## Extract:
====================

Immunofluorescence imaging
24 hours prior to each timepoint, cells were seeded onto 12 mm round glass coverslips (Fisherbrand, #12541001). Cells were fixed in 10 % formalin for 15 min, permeabilized for 20 min in 0.3 % Triton-X-100, and blocked with 10 % goat serum for 1 h. Samples were incubated with DAPI (Invitrogen, #D3571) for 1 h at room temperature and mounted with ProLongTM Diamond Antifade Mountant (Invitrogen, # P36970). Images were acquired using a Zeiss Observer Z1 microscope/ZEN pro 2.0 software (Carl Zeiss Microscopy).

Chromatin compaction analysis
Chromatin compaction was quantified using a custom-built Python pipeline. Briefly, a Gaussian adaptive threshold was used to segment individual nuclei. Nuclei that overlapped image edges were removed. Average and normalized intensity of each nucleus in each image were calculated. Normalized intensity was scaled between 0 and 255. Coefficient of variation for each nucleus was calculated by dividing the normalized mean intensity by the normalized standard deviation.

====================

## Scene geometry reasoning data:
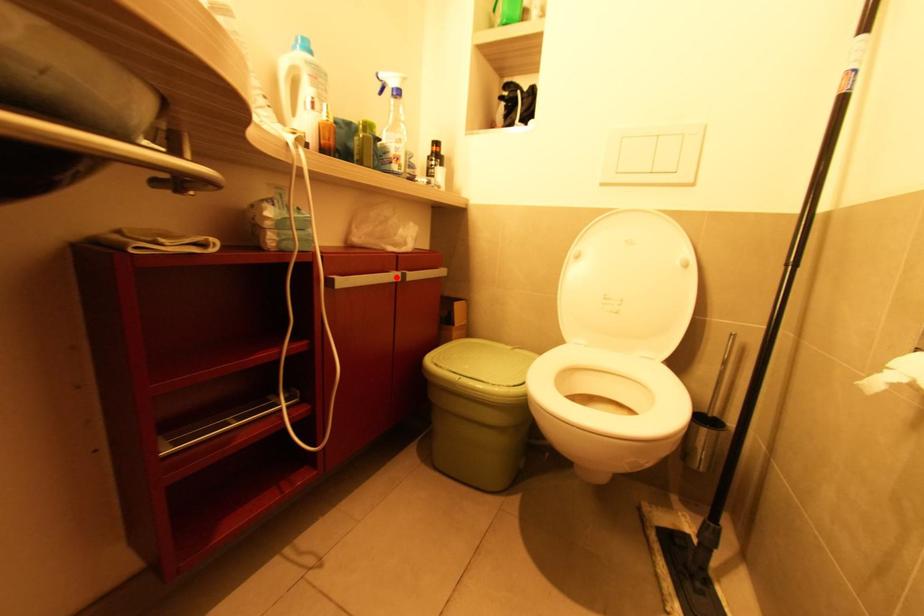
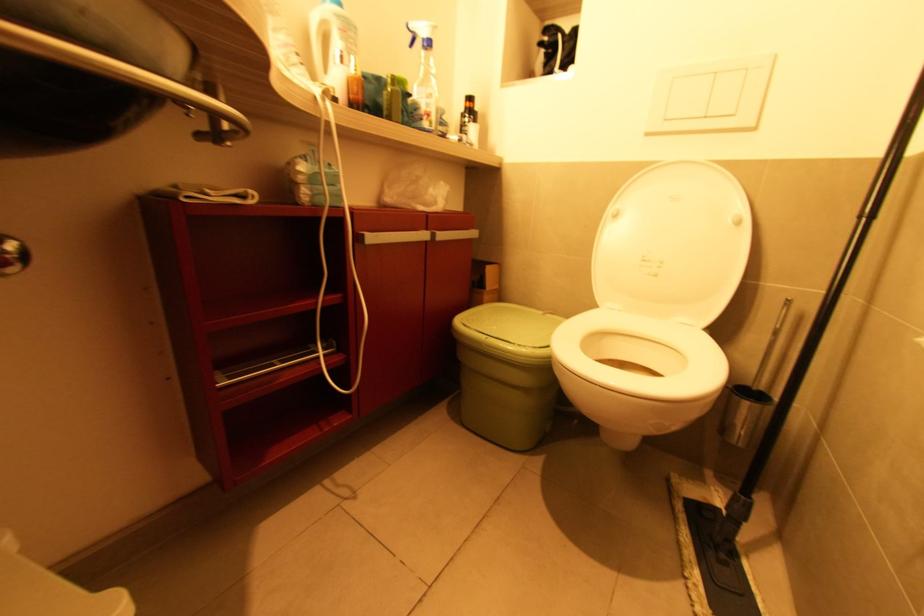
The point at the highlighted location is marked in the first image. Where is the corresponding point in the second image?

(426, 237)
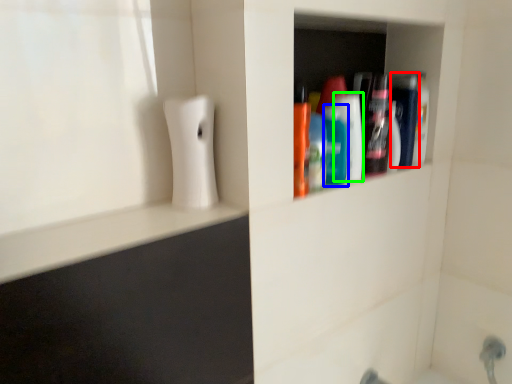
Question: Which object is positioned closest to mouthwash (highlighted by a red box)? Select from mouthwash (highlighted by a blue box) and mouthwash (highlighted by a green box).

Choices:
 (A) mouthwash
 (B) mouthwash

Answer: (B)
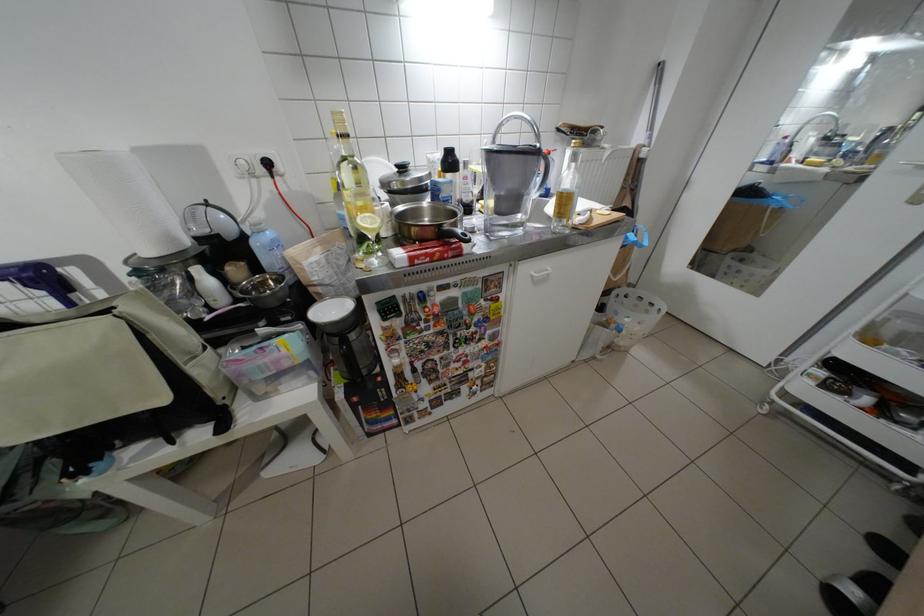
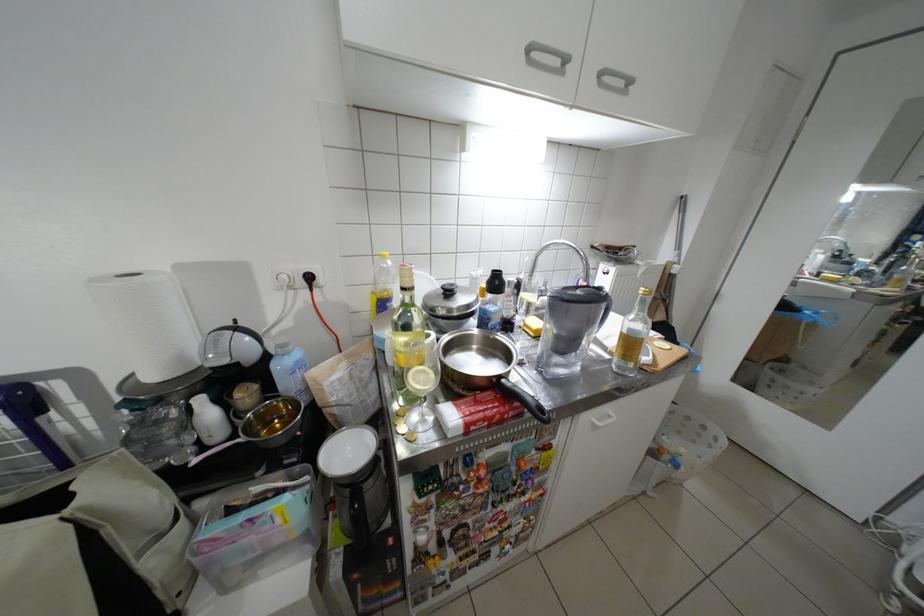
Where in the second image is the point corresponding to point 162,254 from the first image?

(164, 378)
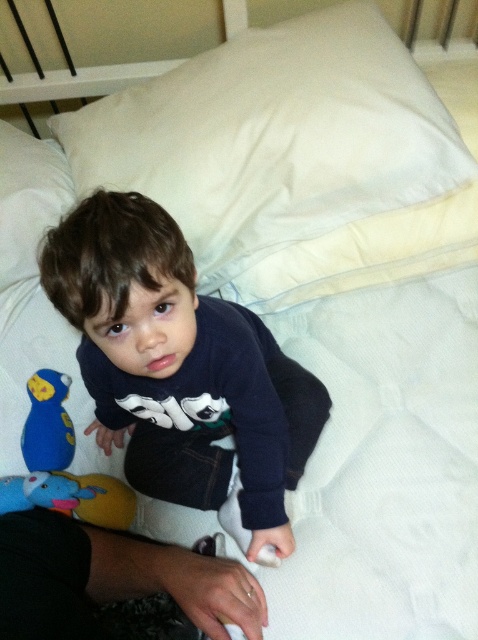
Question: Among these objects, which one is nearest to the camera?

Choices:
 (A) white soft pillow at upper left
 (B) dark blue jeans at lower left
 (C) blue plush toy at lower left
 (D) dark blue sweater at center

Answer: (B)

Question: Does white soft pillow at upper center lie behind blue plush toy at lower left?

Choices:
 (A) yes
 (B) no

Answer: (A)

Question: Is dark blue jeans at lower left positioned in front of white soft pillow at upper left?

Choices:
 (A) yes
 (B) no

Answer: (A)

Question: Is white soft pillow at upper center to the left of dark blue jeans at lower left from the viewer's perspective?

Choices:
 (A) no
 (B) yes

Answer: (A)

Question: Which point is closer to the camera?

Choices:
 (A) white soft pillow at upper left
 (B) dark blue jeans at lower left
 (C) dark blue sweater at center
 (D) white soft pillow at upper center

Answer: (B)

Question: Which point is closer to the camera?

Choices:
 (A) (42, 157)
 (B) (155, 556)
 (C) (358, 40)
 (D) (53, 392)

Answer: (B)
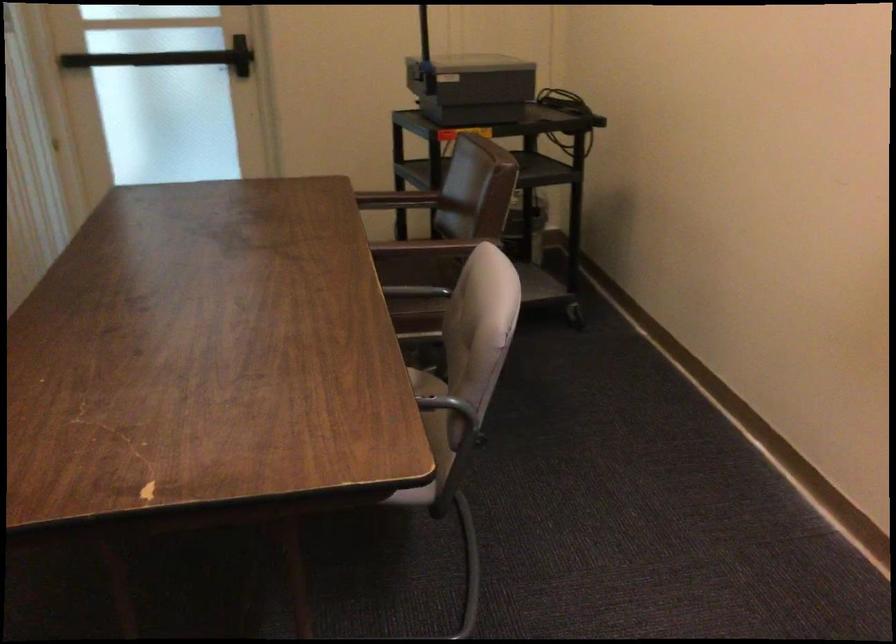
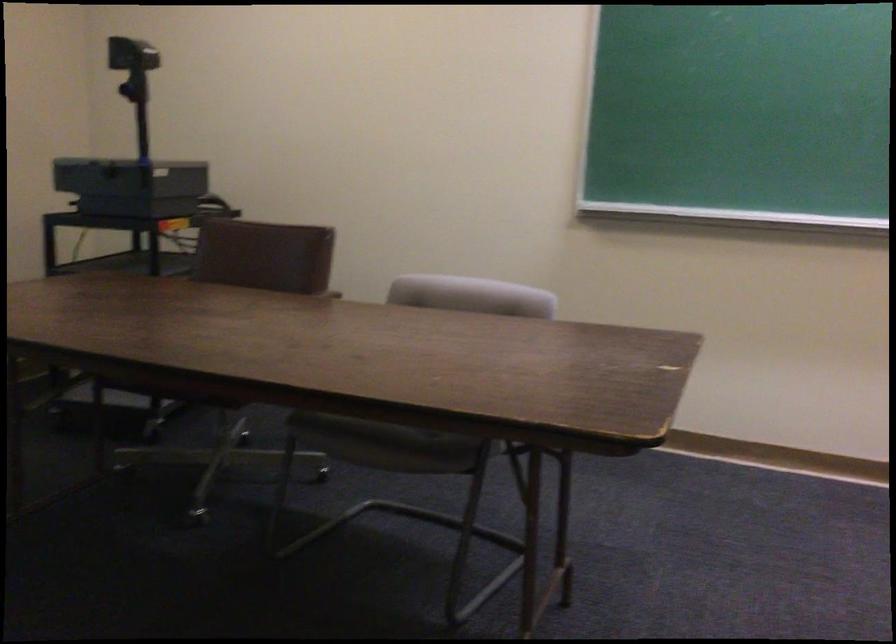
The point at (434, 78) is marked in the first image. Where is the corresponding point in the second image?

(131, 180)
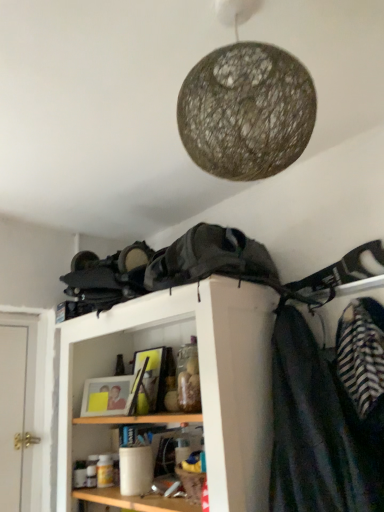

====================

## What the task asks:
Retype the stretch of the methods excerpt from "Immunofluorescence imaging" through "(Carl Zeiss Microscopy).". The listing is separate material, unrelated to the methods excerpt.

## Response to the task:
Immunofluorescence imaging
24 hours prior to each timepoint, cells were seeded onto 12 mm round glass coverslips (Fisherbrand, #12541001). Cells were fixed in 10 % formalin for 15 min, permeabilized for 20 min in 0.3 % Triton-X-100, and blocked with 10 % goat serum for 1 h. Samples were incubated with DAPI (Invitrogen, #D3571) for 1 h at room temperature and mounted with ProLongTM Diamond Antifade Mountant (Invitrogen, # P36970). Images were acquired using a Zeiss Observer Z1 microscope/ZEN pro 2.0 software (Carl Zeiss Microscopy).